Does anybody dislike Bauke Mollema? His win in the Tour of Lombardy on Saturday is the crowning achievement in a career that was impressive enough anyway. Mollema is not the most talented rider in the peloton, but if there’s anybody that squeezes more out of what they’ve been dealt in life I don’t know him. Years of over-performance at the Tour de France and opportunistic single-day wins have shown that. I think my favourite Mollema win came back in the 2013 Vuelta. Crosswind day, Cancellara has torn the bunch apart for fun but there are still a few sprinters and Mollema, well-known climber, having a quiet race by his standards after a sixth place in the Tour, just kicks with a klick to go, opens up ten metres as the bunch looks on and just keeps extending his advantage, swaying on the bike until his lead is unassailable. I suppose that attacking on the Civiglio and soloing to a Monument win is more impressive than that, empirically, but I liked it.
Mention of course has to go to Jelle Wallays, winning his second Paris-Tours and his first classic since that Dwars door Vlaanderen that got everyone so excited. However, a win at the French race is no longer what it once was. As was noted by Ursula last week, the quality of Paris-Tours is at a low ebb. Partially this comes from being on the same week as Lombardia, part of it comes from the new attractiveness of the Italian calendar but whatever the reason, the race has fallen into a feedback loop where it’s less prestigious, so fewer riders come, so it’s even less prestigious, continue on until it is in even more trouble.
Not to take away from Wallays of course. A long-range win in a race such as Paris-Tour is never to be sniffed at and the top five at least was of very high quality.
I think that both of the victories this weekend speak to a recent spate of evidence that getting off the front is a very good lottery ticket to buy. Chase groups will squabble, they will fail to co-operate and in a lot of cases they will not orchestrate a successful capture. I am reminded of the Tour of Flanders. Those guys could have caught Bettiol. These guys could have caught Mollema. Those guys could have caught Wallays. It isn’t a Gewiss 1994 scenario where they’ve left the peloton for dead, it’s the worst sort of gamesmanship — the unsuccessful sort. It’s the cyclist’s prisoner’s dilemma. The Jack Bobridge dilemma.
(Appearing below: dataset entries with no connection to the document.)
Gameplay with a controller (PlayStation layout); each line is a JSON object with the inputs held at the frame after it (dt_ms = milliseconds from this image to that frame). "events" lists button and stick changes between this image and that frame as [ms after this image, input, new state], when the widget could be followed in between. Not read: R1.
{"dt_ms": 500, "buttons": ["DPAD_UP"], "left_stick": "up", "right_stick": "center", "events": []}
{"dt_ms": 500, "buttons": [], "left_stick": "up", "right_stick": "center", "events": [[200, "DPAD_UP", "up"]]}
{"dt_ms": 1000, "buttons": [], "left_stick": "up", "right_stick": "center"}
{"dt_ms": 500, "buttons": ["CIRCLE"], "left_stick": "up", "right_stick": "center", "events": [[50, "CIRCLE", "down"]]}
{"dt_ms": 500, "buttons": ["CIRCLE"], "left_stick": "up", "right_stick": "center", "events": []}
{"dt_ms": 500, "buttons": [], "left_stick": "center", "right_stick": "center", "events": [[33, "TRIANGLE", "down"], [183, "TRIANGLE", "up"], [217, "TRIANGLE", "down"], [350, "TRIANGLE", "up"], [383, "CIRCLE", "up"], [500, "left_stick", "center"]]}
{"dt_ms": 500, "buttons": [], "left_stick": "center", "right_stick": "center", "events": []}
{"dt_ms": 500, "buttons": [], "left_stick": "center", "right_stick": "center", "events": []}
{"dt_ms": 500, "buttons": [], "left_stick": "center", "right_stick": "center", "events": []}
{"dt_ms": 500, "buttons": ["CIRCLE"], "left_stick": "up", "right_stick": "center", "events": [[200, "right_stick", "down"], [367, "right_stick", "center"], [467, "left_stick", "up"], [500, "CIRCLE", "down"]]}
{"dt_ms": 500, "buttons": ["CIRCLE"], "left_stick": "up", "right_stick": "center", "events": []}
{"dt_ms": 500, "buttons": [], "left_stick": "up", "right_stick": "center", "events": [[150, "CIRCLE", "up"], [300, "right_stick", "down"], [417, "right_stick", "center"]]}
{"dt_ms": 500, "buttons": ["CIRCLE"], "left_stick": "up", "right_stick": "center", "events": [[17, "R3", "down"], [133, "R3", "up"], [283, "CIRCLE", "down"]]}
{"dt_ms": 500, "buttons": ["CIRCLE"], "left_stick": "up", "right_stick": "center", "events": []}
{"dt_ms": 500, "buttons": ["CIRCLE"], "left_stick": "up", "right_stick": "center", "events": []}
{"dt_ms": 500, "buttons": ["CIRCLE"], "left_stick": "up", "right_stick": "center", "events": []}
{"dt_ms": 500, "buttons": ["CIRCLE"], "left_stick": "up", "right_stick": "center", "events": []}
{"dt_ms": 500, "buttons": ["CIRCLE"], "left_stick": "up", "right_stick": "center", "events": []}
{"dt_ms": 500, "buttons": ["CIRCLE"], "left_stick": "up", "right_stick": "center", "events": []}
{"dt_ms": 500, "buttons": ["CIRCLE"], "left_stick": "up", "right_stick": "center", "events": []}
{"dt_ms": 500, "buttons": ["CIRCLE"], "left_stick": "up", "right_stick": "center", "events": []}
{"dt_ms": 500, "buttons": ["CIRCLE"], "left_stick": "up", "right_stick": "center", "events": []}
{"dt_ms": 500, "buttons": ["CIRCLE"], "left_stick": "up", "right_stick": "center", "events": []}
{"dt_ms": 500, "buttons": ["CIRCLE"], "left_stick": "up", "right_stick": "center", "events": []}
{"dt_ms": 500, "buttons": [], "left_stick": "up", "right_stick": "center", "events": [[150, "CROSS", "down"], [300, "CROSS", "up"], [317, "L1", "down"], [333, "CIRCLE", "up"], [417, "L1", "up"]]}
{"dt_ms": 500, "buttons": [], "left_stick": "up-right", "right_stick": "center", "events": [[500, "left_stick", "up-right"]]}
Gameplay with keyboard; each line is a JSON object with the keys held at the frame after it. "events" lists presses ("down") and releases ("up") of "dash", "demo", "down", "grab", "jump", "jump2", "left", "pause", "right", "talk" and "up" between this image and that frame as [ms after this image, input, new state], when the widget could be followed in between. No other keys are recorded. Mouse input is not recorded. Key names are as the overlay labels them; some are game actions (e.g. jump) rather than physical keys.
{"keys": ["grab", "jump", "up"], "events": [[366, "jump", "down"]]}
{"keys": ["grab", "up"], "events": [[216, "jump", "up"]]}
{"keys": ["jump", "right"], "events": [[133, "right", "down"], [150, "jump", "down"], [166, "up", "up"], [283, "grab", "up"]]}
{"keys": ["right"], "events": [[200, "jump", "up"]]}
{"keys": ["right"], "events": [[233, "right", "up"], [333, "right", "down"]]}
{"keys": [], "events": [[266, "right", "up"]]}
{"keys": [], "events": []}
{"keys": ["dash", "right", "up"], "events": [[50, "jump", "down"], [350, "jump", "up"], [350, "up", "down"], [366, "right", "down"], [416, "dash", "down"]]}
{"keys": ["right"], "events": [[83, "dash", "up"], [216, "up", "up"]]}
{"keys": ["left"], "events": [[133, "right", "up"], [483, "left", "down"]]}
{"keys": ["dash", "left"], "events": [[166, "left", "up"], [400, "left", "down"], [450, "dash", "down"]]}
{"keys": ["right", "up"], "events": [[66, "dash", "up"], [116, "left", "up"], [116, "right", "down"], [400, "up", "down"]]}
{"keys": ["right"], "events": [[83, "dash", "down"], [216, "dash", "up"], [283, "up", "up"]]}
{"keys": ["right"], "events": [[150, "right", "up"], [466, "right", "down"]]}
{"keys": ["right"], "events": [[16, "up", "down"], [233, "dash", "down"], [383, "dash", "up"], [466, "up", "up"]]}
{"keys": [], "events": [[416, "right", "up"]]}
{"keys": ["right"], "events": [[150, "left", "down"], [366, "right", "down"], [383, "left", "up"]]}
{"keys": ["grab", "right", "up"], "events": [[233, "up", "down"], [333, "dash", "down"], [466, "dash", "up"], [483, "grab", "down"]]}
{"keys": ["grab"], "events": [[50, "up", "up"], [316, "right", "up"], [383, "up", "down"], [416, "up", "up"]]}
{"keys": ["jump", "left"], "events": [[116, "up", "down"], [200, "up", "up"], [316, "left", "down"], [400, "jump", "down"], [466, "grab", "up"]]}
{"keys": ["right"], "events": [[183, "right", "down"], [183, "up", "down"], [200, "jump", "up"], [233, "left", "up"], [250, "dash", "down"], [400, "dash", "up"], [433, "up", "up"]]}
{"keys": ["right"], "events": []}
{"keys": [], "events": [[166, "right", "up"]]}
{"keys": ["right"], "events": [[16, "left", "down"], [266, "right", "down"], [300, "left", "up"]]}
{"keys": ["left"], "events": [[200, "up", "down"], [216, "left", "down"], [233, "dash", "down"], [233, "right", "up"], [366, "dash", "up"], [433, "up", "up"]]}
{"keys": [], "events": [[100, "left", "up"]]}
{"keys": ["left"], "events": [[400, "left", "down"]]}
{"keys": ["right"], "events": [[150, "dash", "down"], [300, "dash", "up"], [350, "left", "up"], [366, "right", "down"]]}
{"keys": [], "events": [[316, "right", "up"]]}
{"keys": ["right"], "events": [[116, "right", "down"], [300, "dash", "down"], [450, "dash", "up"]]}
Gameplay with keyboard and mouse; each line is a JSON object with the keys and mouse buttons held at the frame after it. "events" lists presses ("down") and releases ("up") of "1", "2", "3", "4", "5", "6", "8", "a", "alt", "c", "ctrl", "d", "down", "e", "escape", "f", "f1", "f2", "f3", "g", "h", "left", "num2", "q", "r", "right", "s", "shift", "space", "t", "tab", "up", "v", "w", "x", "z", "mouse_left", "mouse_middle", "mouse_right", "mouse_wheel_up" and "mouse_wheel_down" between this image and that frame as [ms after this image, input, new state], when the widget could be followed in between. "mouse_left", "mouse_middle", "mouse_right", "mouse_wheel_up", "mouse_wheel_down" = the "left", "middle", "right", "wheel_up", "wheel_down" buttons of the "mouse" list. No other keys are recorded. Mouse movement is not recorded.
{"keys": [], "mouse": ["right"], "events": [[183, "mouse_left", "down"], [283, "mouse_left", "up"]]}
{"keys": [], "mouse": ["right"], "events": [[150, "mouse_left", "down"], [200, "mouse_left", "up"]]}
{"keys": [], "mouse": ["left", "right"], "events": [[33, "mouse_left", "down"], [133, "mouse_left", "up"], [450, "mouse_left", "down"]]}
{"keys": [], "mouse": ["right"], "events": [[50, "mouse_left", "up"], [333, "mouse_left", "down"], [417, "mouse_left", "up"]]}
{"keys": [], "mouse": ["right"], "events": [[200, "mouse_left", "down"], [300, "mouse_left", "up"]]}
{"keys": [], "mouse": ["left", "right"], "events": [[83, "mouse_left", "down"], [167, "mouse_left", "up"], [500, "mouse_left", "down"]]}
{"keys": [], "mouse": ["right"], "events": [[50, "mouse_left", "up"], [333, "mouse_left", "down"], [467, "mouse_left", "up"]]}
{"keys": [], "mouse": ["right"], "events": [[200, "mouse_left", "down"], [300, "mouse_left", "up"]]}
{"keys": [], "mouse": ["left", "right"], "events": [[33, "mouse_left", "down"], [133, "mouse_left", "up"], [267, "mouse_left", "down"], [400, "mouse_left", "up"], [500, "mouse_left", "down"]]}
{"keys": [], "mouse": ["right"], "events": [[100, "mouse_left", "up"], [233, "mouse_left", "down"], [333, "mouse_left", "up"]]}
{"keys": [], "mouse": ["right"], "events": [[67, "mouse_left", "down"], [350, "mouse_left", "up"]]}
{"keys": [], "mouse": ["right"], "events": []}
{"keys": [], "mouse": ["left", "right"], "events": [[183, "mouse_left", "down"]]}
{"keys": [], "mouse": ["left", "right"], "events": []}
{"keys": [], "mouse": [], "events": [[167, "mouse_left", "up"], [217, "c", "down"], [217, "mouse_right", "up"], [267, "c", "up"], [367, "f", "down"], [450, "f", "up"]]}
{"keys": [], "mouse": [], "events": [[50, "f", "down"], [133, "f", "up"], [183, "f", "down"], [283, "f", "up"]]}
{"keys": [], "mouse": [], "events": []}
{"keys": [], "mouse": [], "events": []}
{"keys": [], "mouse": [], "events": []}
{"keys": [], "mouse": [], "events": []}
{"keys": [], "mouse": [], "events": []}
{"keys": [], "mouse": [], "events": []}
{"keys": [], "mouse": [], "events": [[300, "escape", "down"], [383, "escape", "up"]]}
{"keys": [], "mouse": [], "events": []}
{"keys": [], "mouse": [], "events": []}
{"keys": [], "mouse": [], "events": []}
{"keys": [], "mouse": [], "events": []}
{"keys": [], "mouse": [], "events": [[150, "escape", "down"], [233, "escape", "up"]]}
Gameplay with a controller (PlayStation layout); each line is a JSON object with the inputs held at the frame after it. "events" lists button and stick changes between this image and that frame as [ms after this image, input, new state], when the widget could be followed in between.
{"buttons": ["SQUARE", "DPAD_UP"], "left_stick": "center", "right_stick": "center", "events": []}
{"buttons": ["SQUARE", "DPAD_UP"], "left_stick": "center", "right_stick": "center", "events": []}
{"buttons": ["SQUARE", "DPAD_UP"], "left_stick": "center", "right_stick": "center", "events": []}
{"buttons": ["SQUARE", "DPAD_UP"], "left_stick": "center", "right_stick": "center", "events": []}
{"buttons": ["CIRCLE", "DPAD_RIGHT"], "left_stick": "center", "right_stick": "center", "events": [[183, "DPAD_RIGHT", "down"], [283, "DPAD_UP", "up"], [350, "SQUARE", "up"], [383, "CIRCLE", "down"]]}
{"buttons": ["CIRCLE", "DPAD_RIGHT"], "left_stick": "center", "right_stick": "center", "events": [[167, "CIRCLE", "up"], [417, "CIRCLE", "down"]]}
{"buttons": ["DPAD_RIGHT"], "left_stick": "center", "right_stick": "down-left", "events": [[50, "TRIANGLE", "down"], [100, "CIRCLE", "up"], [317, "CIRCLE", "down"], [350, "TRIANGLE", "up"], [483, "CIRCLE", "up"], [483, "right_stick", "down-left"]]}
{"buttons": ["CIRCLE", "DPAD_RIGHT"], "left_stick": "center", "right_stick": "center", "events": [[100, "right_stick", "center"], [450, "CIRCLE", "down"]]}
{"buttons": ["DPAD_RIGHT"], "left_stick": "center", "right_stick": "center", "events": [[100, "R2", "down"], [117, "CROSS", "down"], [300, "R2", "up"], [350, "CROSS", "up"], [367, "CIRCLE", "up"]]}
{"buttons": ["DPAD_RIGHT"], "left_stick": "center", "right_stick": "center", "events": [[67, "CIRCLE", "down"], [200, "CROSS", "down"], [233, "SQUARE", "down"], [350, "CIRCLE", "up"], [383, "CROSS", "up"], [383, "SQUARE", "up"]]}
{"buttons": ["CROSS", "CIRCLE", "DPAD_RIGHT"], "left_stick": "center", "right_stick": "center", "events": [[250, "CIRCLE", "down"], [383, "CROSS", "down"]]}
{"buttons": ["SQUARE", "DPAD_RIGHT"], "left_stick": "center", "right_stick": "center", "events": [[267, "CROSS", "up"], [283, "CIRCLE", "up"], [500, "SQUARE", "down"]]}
Anyway, the last high note of the season has been hit and there is only the coda left to be played. Guangxi is barely worth talking about other than to say that it will probably knock me out of the top five in the Eds’ League and I am very bitter about that. Also, its profiles are horrendous. The y-axes are overselling things as badly as the Eneco Tour used to.
One race which wields a very good y-axis is the Tour de France and the guy who draws the profiles will be very busy this week as the route is unveiled. The rumour mill speaks of a very mountainous race with only minimal time-trialling, with a race against the clock up La Planche des Belles Filles on stage twenty mooted. I love the idea myself, but it could very easily fall flat if the leader goes in with much of an advantage. Also teased is a return to Orcieres-Merlette which as a guy who read a lot of books about ‘70s and ‘80s cycling I love. Like we may as well go all the way and finish at Superbagneres, Puy de Dome and Avoriaz while we’re at it.